New single 'Low C' is out now. What's with 'Weeki Watchee'?
Who knows! We came round to do the video for the single and we had a lot more hands on control with the previous single, which was a bit of a fiasco actually. When we did the 'St Petersburg'-single, we actually wanted to fly over to St Petersburg and record the video wandering around in St Petersburg, but it kind of all fell through. So at the last minute we came up with the 'white room'-idea. It was a bit of a gamble to make a video like that, but it felt right for us, because we basically laid down what we wanted to do with that video. But I think the record company saw it as a not very interesting video and a bit of a failure, which I sort of disagree with. I don't think they've got the imagination to see that the next video could be different. They got a bit nervous and got Gath Jennings in to do this amazing, wacky 'Alright' video that everybody's gonna love. And we sat down with Garth Jennings and said: ═t's no point doing an 'Alright' video, as it's just going to be repeating ourselves. We're gonna look really stupid and it's not gonna work with this song. And he agreed and came up with this idea of working with the mermaids. Which he kind of pitched to the record company as 'It's gonna be quite wacky. The band is gonna be swimming around with mermaids. It's all gonna be amazing and Technicoloured etc'. And the record company said 'Good, good!! Big hit on hand'! And we just sat there and said that we were just gonna make some very weird video. We've seen a couple of Roman Copolla-videos, that were shot as documentaries and it's a lot more interesting. And the band are not in the front of the video. They're just part of the video and it's just a small element to it. And he just came back with this really strange video, which we all on the very first view were saying yeah, this is perfect. This is very interesting. Which is rare we all say at first view. And it IS a very strange video. People who've seen it, say it reflects the lyrics of the song and it represents the song as opposed to being a marketing tool. It's actually an artistic thing to do with the song. '. It was all Garth Jennings' baby and I think he did a really good job with it. It was left in and he came back and I watched it the very first time and said 'Yeah! That's brilliant'!

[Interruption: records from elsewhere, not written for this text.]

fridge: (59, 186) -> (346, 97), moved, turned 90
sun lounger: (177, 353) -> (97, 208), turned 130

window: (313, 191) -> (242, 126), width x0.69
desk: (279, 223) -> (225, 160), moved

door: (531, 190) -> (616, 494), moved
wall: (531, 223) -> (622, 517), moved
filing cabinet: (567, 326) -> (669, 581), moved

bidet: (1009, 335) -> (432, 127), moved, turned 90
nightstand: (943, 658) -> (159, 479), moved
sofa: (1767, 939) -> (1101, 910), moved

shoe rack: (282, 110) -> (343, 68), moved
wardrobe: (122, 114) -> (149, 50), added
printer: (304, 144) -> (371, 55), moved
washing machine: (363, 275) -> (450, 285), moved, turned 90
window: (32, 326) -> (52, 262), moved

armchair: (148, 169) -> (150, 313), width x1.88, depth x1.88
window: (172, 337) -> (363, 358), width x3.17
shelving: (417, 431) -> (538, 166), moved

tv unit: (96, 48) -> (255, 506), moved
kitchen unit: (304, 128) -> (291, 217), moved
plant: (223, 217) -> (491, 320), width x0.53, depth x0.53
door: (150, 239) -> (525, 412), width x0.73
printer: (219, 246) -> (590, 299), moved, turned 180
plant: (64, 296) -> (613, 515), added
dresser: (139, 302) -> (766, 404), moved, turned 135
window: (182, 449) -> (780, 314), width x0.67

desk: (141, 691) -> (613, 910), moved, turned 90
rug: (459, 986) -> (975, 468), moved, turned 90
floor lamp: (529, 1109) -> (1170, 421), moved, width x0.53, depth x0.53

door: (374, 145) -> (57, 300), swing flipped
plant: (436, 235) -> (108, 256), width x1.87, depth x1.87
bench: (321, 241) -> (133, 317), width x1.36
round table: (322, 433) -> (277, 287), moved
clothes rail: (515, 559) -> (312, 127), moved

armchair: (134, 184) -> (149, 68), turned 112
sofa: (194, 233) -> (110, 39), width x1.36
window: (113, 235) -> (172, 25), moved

What was the fun part making that video?
Come on! We've had three days in Florida swimming round in this massive fresh water pool. Which is totally relaxed, very easy!

Was it hard to do the swimming bits?
Yeah, it was! I think Bob came out of it the worst. He just couldn't handle holding his breath that long. And obviously Danny, being Danny, was swimming like 50ft down and just waving and being very normal and stuff. But it was. It was quite easy for some of us, but not for all of us.